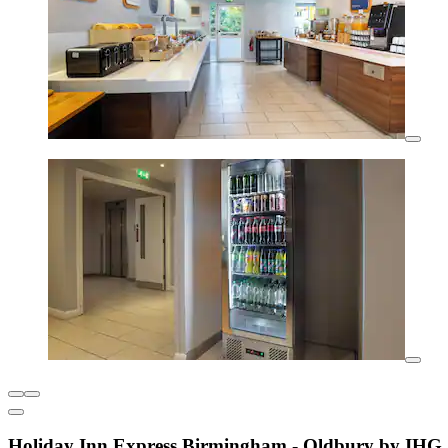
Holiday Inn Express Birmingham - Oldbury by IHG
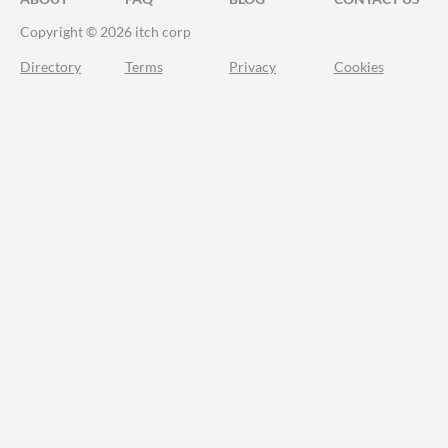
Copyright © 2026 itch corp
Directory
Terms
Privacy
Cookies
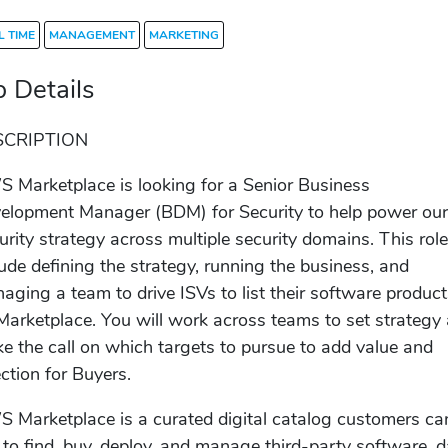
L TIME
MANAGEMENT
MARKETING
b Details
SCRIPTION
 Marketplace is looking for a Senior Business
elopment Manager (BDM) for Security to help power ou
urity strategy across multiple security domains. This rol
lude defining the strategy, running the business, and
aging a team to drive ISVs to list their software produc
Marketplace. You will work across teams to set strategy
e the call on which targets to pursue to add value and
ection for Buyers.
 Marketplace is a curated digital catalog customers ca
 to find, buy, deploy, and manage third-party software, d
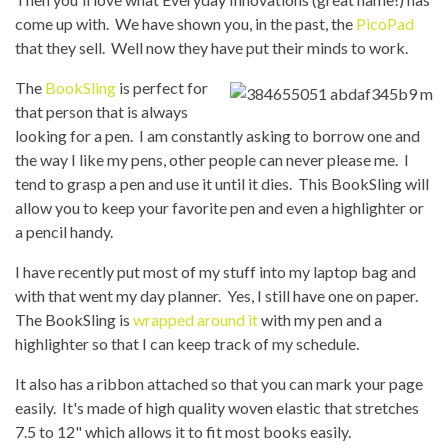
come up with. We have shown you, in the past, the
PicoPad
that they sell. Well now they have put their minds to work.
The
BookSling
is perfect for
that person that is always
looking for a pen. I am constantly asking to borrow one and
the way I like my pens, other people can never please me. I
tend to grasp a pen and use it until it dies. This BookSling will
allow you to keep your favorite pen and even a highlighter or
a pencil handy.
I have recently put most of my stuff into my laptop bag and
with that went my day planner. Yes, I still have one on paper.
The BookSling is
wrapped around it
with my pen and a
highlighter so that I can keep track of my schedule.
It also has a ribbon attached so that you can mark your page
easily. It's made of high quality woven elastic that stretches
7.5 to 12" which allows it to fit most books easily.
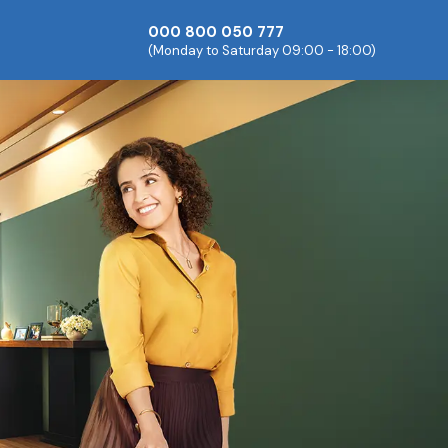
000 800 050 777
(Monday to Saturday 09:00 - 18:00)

....

TASK DIRECTIONS: Show every line in the rows above that contains the word "your".

EXPECTED ANSWER:
allow you to keep your favorite pen and even a highlighter or
It also has a ribbon attached so that you can mark your page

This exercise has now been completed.